Hacker News new | ask | show | jobs
by notenoughhorses 1917 days ago
I tried to learn to self code for a few years, but kept hitting wall of what to learn next.

After realizing I really wanted a chance to change careers, I decided to just do a second bachelor’s, basically to have a curriculum.

So far, I’ve learned more math than programming. The actual coding we do is greatly benefited by the self learning I did before, but my understanding of what’s going on in code is much higher. The other place I got stuck seems very natural for other people to move past with ease, but it was how to really solve problems with code. For me, I think the much deeper understanding from a school setting will set me up to better understand how to solve problems with code. (At least, I seem to be pretty good solving problems with accounting, my first degree, so I don’t think I lack inherent problem solving ability.
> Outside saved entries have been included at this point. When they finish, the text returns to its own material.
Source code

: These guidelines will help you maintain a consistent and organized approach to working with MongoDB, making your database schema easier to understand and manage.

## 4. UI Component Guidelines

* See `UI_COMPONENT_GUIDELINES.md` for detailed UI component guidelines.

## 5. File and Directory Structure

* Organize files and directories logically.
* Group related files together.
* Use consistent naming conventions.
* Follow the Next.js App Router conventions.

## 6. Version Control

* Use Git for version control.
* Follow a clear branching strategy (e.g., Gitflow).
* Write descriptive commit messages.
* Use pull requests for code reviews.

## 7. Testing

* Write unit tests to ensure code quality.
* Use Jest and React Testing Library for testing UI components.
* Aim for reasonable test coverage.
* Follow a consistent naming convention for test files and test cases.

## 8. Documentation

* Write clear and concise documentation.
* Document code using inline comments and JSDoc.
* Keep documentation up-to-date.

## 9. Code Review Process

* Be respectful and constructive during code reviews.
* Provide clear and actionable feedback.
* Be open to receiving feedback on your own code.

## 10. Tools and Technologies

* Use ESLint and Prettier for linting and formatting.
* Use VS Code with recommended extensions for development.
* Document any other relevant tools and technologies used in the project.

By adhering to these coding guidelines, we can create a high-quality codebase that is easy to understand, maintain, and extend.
This whole second bachelors is a bet that I am just missing deep enough understanding of the subject area to apply it to problem solving yet.)

3 comments

Having done a bachelor/master in CS and taught a coding bootcamp, I only believe this to be partially true. It depends on what work you want to do as a programmer. For example, if you want to become a web dev at an average organization, then compiler construction knowledge isn't the most optimized way to spend your time. Yes, it'll add to your general programming knowledge, but it's better to spend the time to directly learn JavaScript, how to setup a project structure, devops tools like Docker and so on.

People that claim that such things aren't timeless are missing the fact that once you've seen enough tools that your underlying knowledge becomes deeper (and therefore timeless) as well.
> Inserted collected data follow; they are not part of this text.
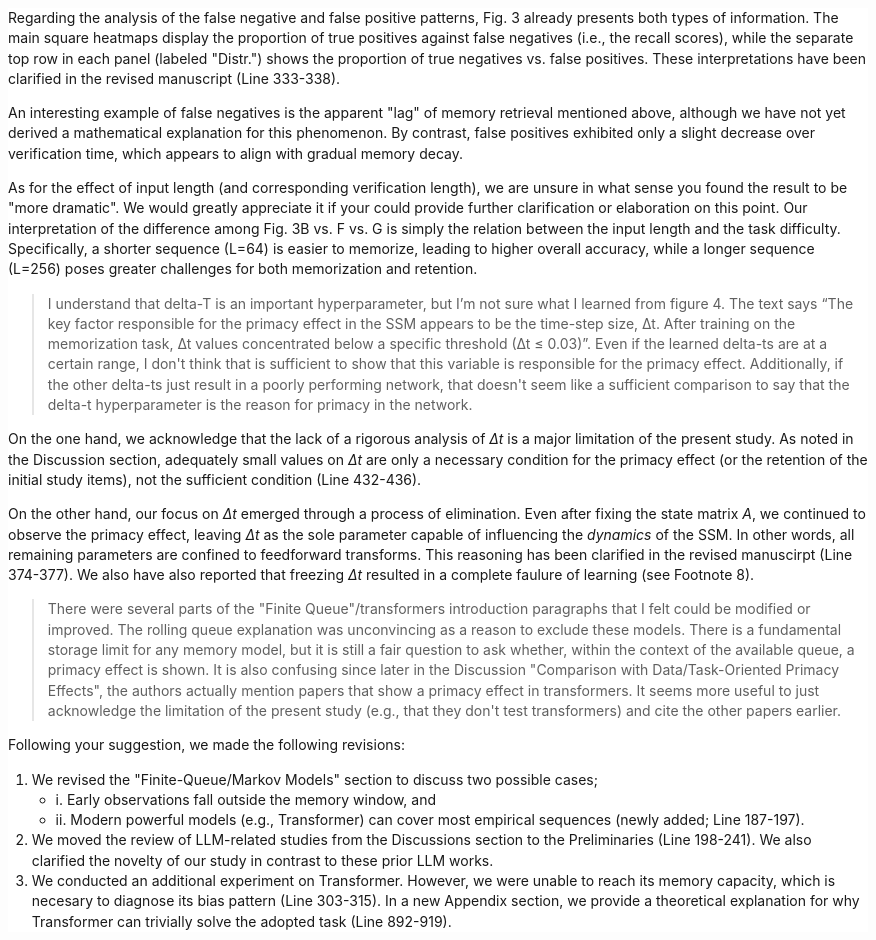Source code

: Regarding the analysis of the false negative and false positive patterns, Fig. 3 already presents both types of information.
The main square heatmaps display the proportion of true positives against false negatives (i.e., the recall scores), while the separate top row in each panel (labeled "Distr.") shows the proportion of true negatives vs. false positives.
These interpretations have been clarified in the revised manuscript (Line 333-338).

An interesting example of false negatives is the apparent "lag" of memory retrieval mentioned above, although we have not yet derived a mathematical explanation for this phenomenon.
By contrast, false positives exhibited only a slight decrease over verification time, which appears to align with gradual memory decay.

As for the effect of input length (and corresponding verification length), we are unsure in what sense you found the result to be "more dramatic".
We would greatly appreciate it if your could provide further clarification or elaboration on this point.
Our interpretation of the difference among Fig. 3B vs. F vs. G is simply the relation between the input length and the task difficulty.
Specifically, a shorter sequence (L=64) is easier to memorize, leading to higher overall accuracy, while a longer sequence (L=256) poses greater challenges for both memorization and retention.


> I understand that delta-T is an important hyperparameter, but I’m not sure what I learned from figure 4. The text says “The key factor responsible for the primacy effect in the SSM appears to be the time-step size, ∆t. After training on the memorization task, ∆t values concentrated below a specific threshold (∆t ≤ 0.03)”. Even if the learned delta-ts are at a certain range, I don't think that is sufficient to show that this variable is responsible for the primacy effect. Additionally, if the other delta-ts just result in a poorly performing network, that doesn't seem like a sufficient comparison to say that the delta-t hyperparameter is the reason for primacy in the network.

On the one hand, we acknowledge that the lack of a rigorous analysis of $\Delta t$ is a major limitation of the present study.
As noted in the Discussion section, adequately small values on $\Delta t$ are only a necessary condition for the primacy effect (or the retention of the initial study items), not the sufficient condition (Line 432-436).

On the other hand, our focus on $\Delta t$ emerged through a process of elimination.
Even after fixing the state matrix $A$, we continued to observe the primacy effect, leaving $\Delta t$ as the sole parameter capable of influencing the *dynamics* of the SSM.
In other words, all remaining parameters are confined to feedforward transforms.
This reasoning has been clarified in the revised manuscirpt (Line 374-377).
We also have also reported that freezing $\Delta t$ resulted in a complete faulure of learning (see Footnote 8).

> There were several parts of the "Finite Queue"/transformers introduction paragraphs that I felt could be modified or improved. The rolling queue explanation was unconvincing as a reason to exclude these models. There is a fundamental storage limit for any memory model, but it is still a fair question to ask whether, within the context of the available queue, a primacy effect is shown. It is also confusing since later in the Discussion "Comparison with Data/Task-Oriented Primacy Effects", the authors actually mention papers that show a primacy effect in transformers. It seems more useful to just acknowledge the limitation of the present study (e.g., that they don't test transformers) and cite the other papers earlier.

Following your suggestion, we made the following revisions:
1. We revised the "Finite-Queue/Markov Models" section to discuss two possible cases;
   - i. Early observations fall outside the memory window, and
   - ii. Modern powerful models (e.g., Transformer) can cover most empirical sequences (newly added; Line 187-197).
2. We moved the review of LLM-related studies from the Discussions section to the Preliminaries (Line 198-241). We also clarified the novelty of our study in contrast to these prior LLM works.
3. We conducted an additional experiment on Transformer. However, we were unable to reach its memory capacity, which is necesary to diagnose its bias pattern (Line 303-315). In a new Appendix section, we provide a theoretical explanation for why Transformer can trivially solve the adopted task (Line 892-919).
What will happen though is that when you're doing your job is that you'll begin to notice that you miss certain fundamentals. At such point you know what you're missing, and you can immediately do targeted learning without doing a whole bachelor for it.

This whole story does pressupose that you know aprior what kind of developer you want to be, which is not an easy feat since it's a bit a chicken/egg problem (i.e. you need to know programming and have seen different flavors in order to better know what you want to become).

I did the self taught route and it's funny, like, I read a lot of books and kept trying to work on stuff but I'm not sure when exactly it came together for me. Just seems like I couldn't and then one day I could.
> how to really solve problems with code.

For me, it took me a long time to really understand where to begin. It wasn't that I couldn't solve a specific problem, like on leetcode. I didn't know how to go from scratch to building some kind of tool or application.

The solution for me ended up being just watching a ton of random tutorials to get something started, then taking the tutorial a totally different direction. That gave me some examples of what the entry point to the process was, and from there it was just an additive process until I got the desired behavior.